⑥ About goodwill and intangible assets
Our group records goodwill and intangible assets (hereinafter referred to “goodwill etc.”) in the consolidated statement of our financial position in connection with corporate acquisitions. New “goodwill etc.” may be recorded as we acquire new corporations in the future. Our group evaluates goodwill and intangible assets with indefinite useful lives by performing impairment tests in each period.
When the growth rate of the target business is greatly reduced due to a significant deterioration in the economy, or when the discount rate used to calculate fair value and value in use after deducting disposal costs is significantly increased due to an increase in market interest rates, our group’s business performance and financial status may be affected because of the significant reduction of the recoverable amount causing an impairment loss.
⑦ About information management
Our group holds important information regarding sales/technology, customers, and other personal information of related parties.
We are working to reduce the risk of information leaks by managing business information, including important and personal information, in the cloud and on servers, and by promoting crime prevention and theft countermeasures in our business bases.
We are also working to strengthen our management system by establishing regulations and standards related to information security, arranging managers and persons in charge of information management, and continuous education for employees.

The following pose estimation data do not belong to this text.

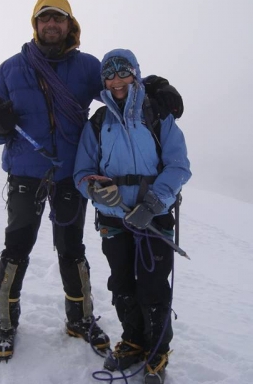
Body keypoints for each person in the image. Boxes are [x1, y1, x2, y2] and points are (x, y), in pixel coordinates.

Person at [0, 0, 184, 361]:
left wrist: (156, 86)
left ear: (69, 24)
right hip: (25, 173)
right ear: (35, 25)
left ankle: (81, 318)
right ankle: (5, 322)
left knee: (71, 249)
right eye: (44, 19)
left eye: (58, 19)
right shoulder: (10, 70)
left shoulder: (87, 67)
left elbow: (120, 88)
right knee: (17, 248)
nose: (51, 25)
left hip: (68, 176)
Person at [74, 49, 191, 383]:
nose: (116, 80)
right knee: (122, 283)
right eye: (108, 74)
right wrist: (95, 191)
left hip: (154, 218)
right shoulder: (97, 123)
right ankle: (133, 340)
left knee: (152, 286)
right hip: (114, 218)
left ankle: (156, 351)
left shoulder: (157, 115)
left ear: (135, 74)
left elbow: (179, 165)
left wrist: (153, 203)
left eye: (122, 71)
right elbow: (81, 172)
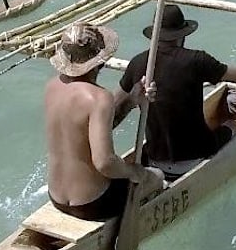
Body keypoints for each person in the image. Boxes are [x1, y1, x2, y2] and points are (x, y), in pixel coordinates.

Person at [114, 4, 236, 179]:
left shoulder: (137, 63)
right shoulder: (197, 60)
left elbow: (114, 103)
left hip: (153, 158)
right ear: (182, 35)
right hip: (194, 156)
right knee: (234, 124)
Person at [44, 23, 164, 221]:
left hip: (56, 197)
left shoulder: (51, 87)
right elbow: (104, 163)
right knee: (157, 176)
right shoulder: (100, 98)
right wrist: (134, 172)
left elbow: (84, 131)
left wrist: (132, 99)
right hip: (92, 204)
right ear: (100, 61)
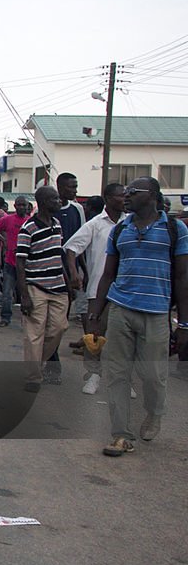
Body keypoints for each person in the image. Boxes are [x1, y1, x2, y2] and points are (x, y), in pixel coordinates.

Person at [89, 177, 188, 456]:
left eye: (133, 192)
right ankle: (121, 435)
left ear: (153, 196)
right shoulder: (120, 230)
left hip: (157, 313)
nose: (126, 196)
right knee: (117, 374)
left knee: (154, 376)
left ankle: (154, 413)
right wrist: (96, 314)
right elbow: (107, 274)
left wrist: (183, 322)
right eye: (124, 192)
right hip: (121, 309)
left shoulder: (174, 229)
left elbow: (182, 277)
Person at [64, 183, 125, 394]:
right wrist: (74, 274)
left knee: (124, 340)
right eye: (120, 195)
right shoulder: (95, 224)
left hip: (125, 291)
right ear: (108, 198)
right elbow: (71, 248)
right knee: (94, 337)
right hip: (98, 289)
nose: (125, 198)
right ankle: (93, 375)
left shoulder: (132, 224)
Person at [16, 186, 68, 392]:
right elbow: (20, 263)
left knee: (59, 328)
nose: (59, 201)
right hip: (36, 286)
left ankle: (36, 363)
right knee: (34, 334)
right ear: (44, 202)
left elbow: (57, 256)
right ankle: (33, 377)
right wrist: (24, 295)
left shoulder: (57, 224)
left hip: (57, 286)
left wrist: (67, 279)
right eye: (54, 199)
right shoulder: (28, 228)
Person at [0, 196, 30, 327]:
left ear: (27, 206)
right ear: (15, 206)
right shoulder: (8, 220)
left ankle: (28, 320)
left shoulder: (30, 222)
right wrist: (3, 240)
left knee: (29, 293)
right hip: (10, 262)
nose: (21, 207)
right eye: (18, 205)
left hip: (27, 264)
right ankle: (5, 318)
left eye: (23, 205)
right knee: (7, 292)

However, in the event of information leakage due to an unforeseen situation, our business performance and financial status may be affected because of the damage to corporate value, loss of social credibility, compensation for customers and other parties affected by the leakage, and deterioration of market competitiveness.
⑧ About environmental issues such as climate change
There is an increasing demand for companies to disclose efforts relating to global warming and risks such as climate change as financial information. Our group promotes environmental management at the company level, and has declared its support for the “Task Force on Climate-related Financial Disclosures (TCFD).”

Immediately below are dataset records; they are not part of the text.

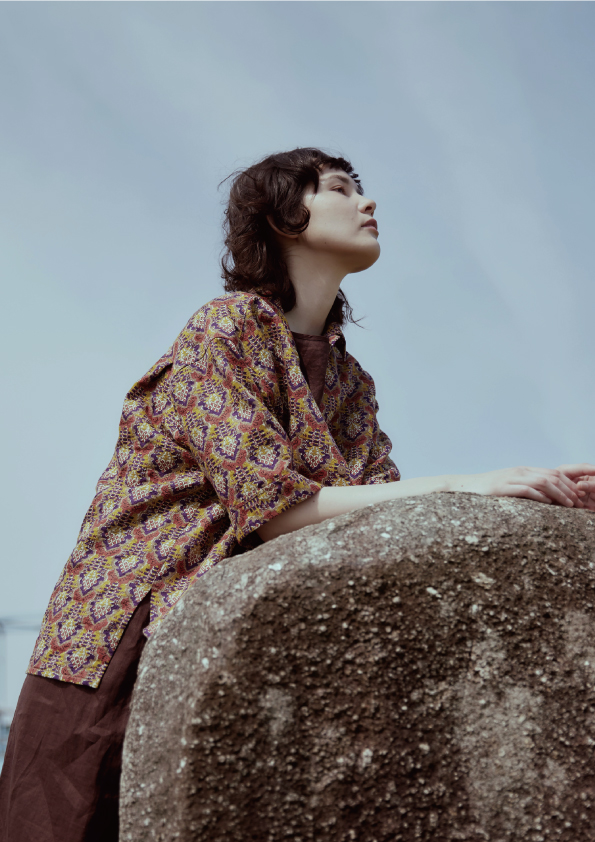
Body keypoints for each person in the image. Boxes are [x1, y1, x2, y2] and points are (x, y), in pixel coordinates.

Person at [1, 147, 594, 842]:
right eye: (340, 189)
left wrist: (532, 495)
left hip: (233, 634)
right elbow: (276, 510)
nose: (368, 203)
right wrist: (469, 483)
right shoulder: (225, 328)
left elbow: (380, 514)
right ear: (284, 218)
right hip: (120, 640)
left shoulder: (351, 383)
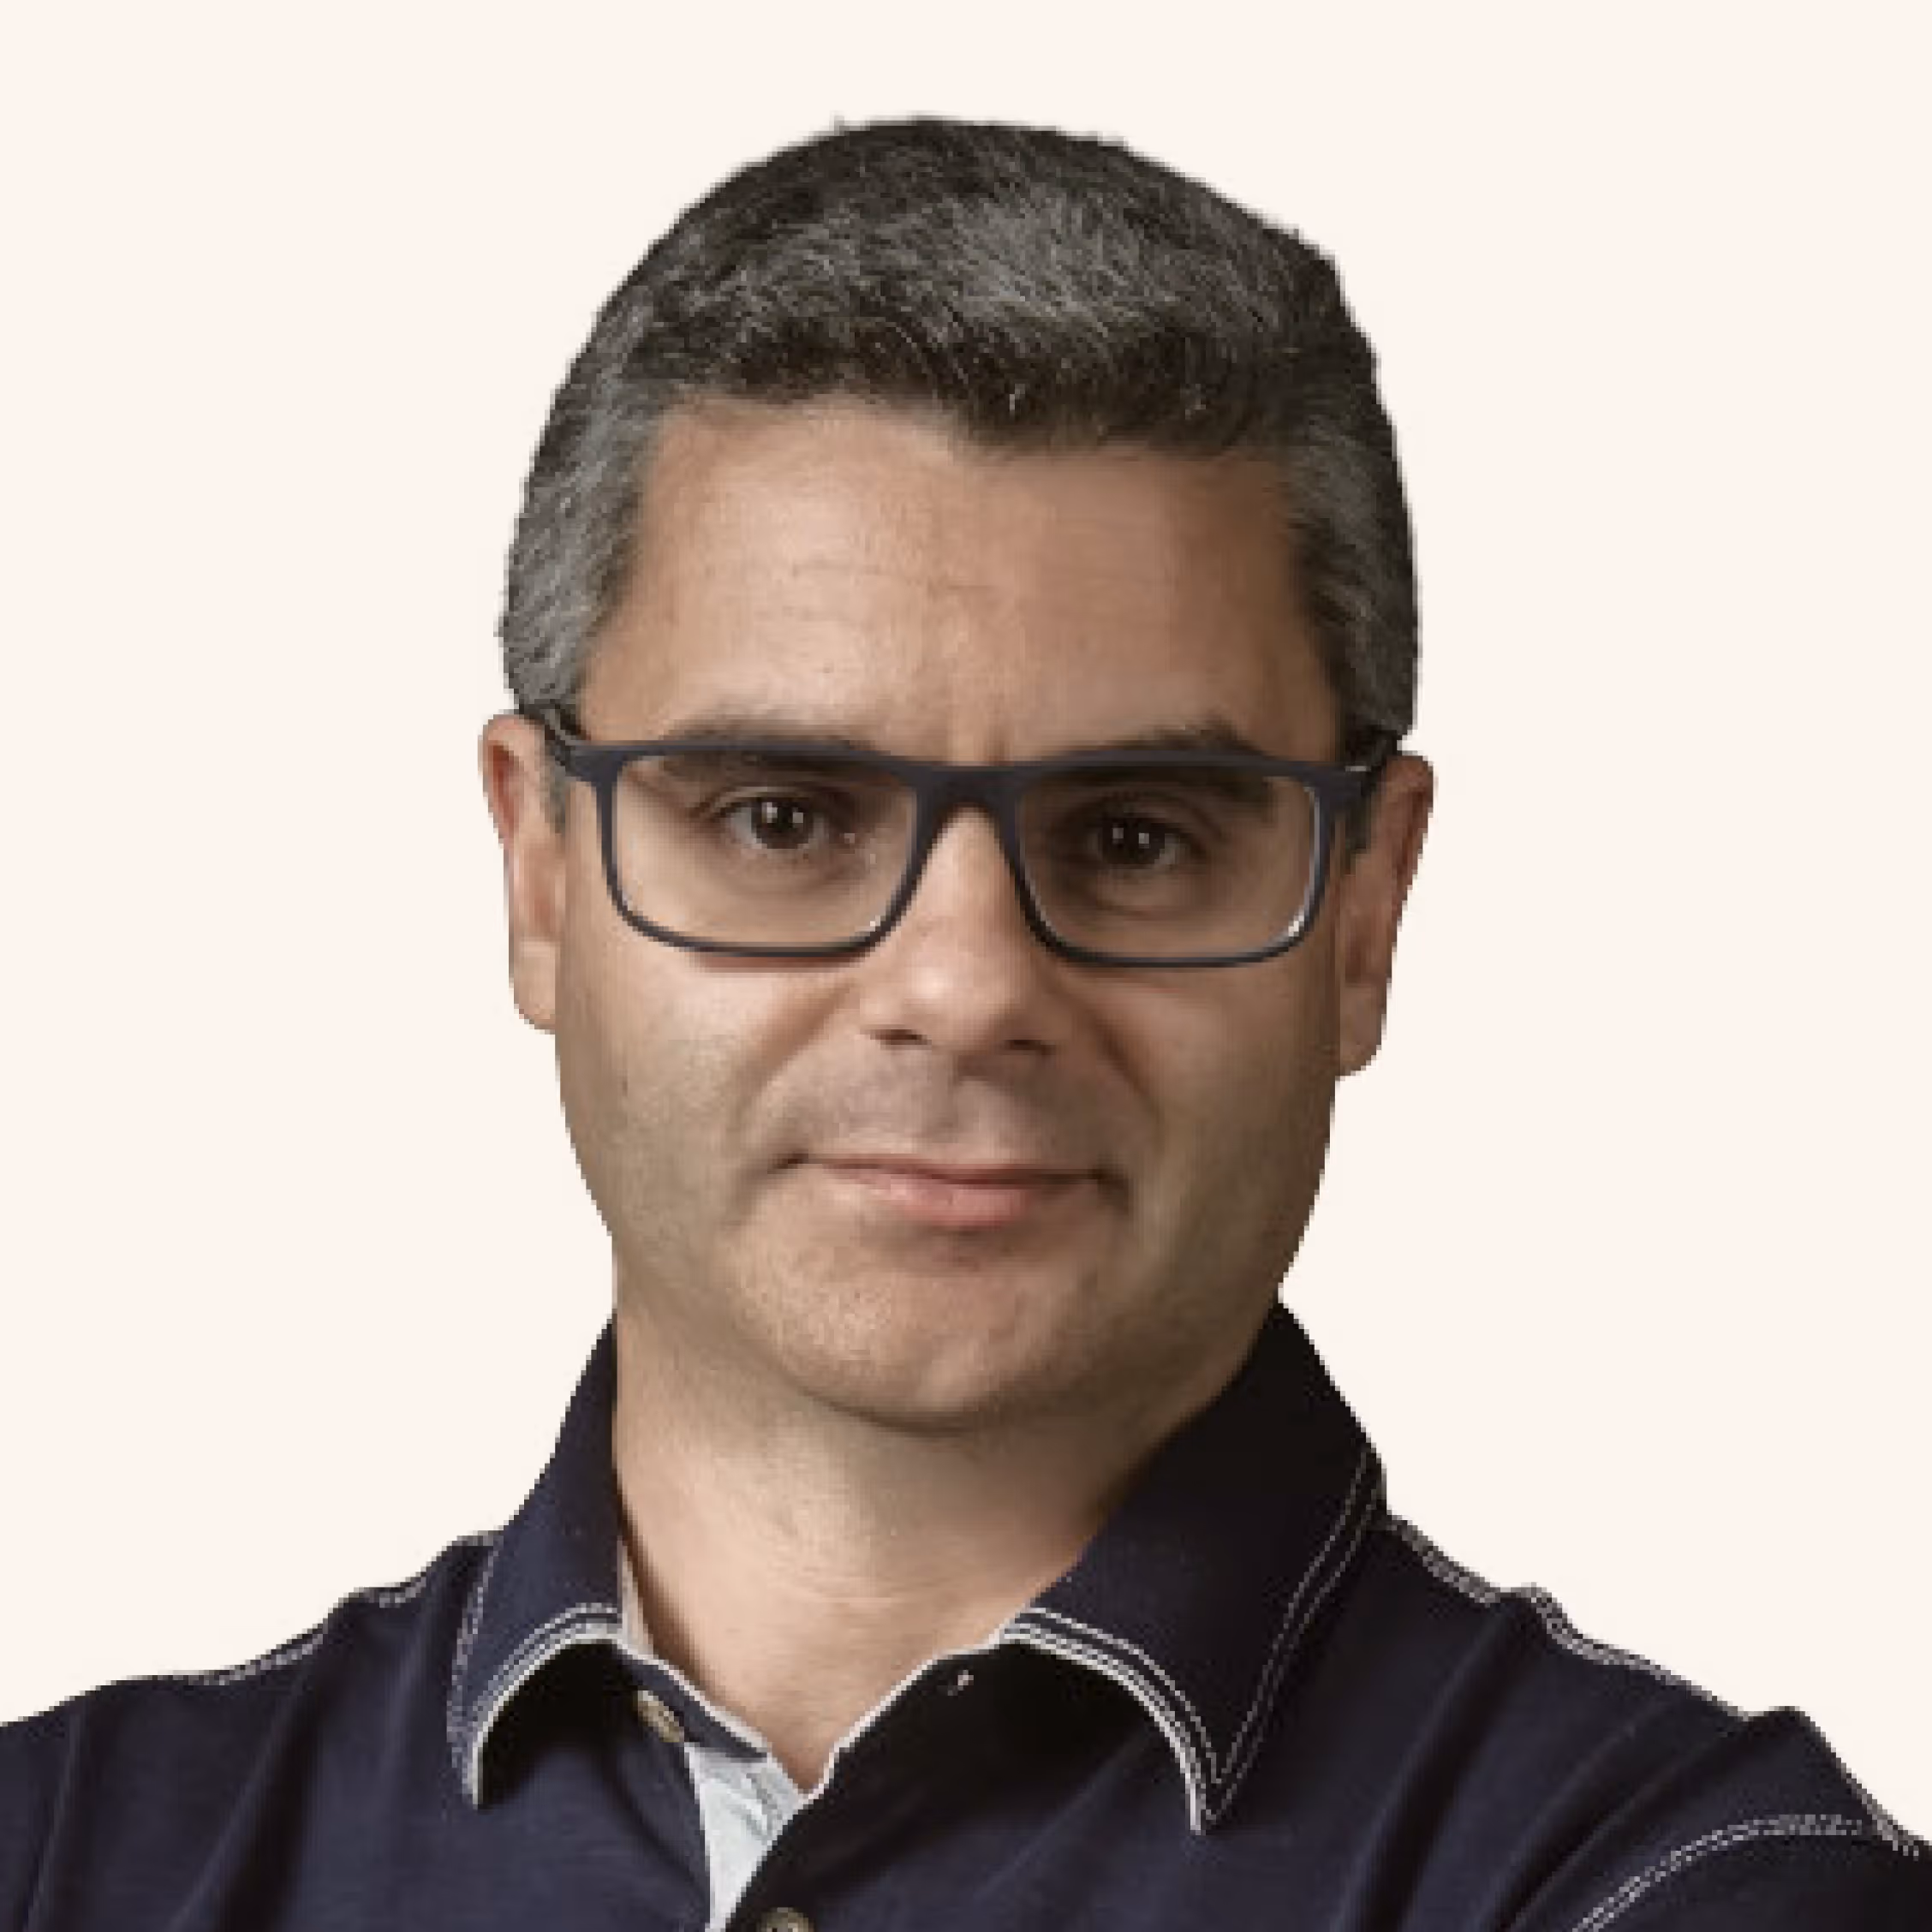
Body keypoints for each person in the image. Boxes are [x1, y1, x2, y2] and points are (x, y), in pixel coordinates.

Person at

The performance of the industrial gas business, which has large indirect greenhouse gas emissions, may be affected if greenhouse gas emission regulations such as carbon tax imposition or an emission trading system are introduced in each country where we operate.
In addition, an increase in natural disasters due to climate change and a shortage of water resources due to droughts may affect our manufacturing bases. If the world average temperature rises, there is a risk that the power of the raw air compressor in the air separation unit will increase, causing the amount of electricity used to increase.

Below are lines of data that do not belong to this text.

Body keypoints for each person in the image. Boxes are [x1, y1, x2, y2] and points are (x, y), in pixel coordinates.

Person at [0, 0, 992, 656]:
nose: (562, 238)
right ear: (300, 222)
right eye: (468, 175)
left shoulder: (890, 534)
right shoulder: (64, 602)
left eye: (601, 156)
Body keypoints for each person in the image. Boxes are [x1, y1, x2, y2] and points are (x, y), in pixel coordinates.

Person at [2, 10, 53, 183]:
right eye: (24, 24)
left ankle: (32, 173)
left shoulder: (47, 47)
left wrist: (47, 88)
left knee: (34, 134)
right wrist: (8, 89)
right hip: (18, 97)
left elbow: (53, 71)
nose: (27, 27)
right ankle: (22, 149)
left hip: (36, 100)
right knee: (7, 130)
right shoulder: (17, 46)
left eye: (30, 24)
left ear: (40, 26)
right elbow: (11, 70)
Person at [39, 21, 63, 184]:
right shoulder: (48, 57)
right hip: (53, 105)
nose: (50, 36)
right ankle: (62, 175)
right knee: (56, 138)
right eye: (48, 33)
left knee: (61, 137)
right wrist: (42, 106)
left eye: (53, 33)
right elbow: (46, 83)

⑨ About influence of COVID-19
Our group’s main product, industrial gas, is used in the manufacturing processes of daily necessities, for the security of various factories, and at medical sites. Therefore, we are continuing our business activities in each region while working to prevent the infection of related parties so as not to become subject to business activity restrictions by national authorities.
However, as industrial gas shipments are expected to decrease due to a decline in the operating rate of customer factories, we are expecting our group’s business performance for the fiscal year ending March 2021 to show a 2.4% decrease in sales revenue and 12.7% decrease in operating profit compared to the previous consolidated fiscal year. However, this forecast is premised on there being the greatest impact on shipments in the first quarter of the fiscal year ending March 2021, gradually recovering from the second quarter, and almost normalizing after the third quarter.
Therefore, if the shipment of industrial gas decreases more than expected due to a second wave of COVID-19 infections, it may have a significant impact on the group’s business performance and financial status.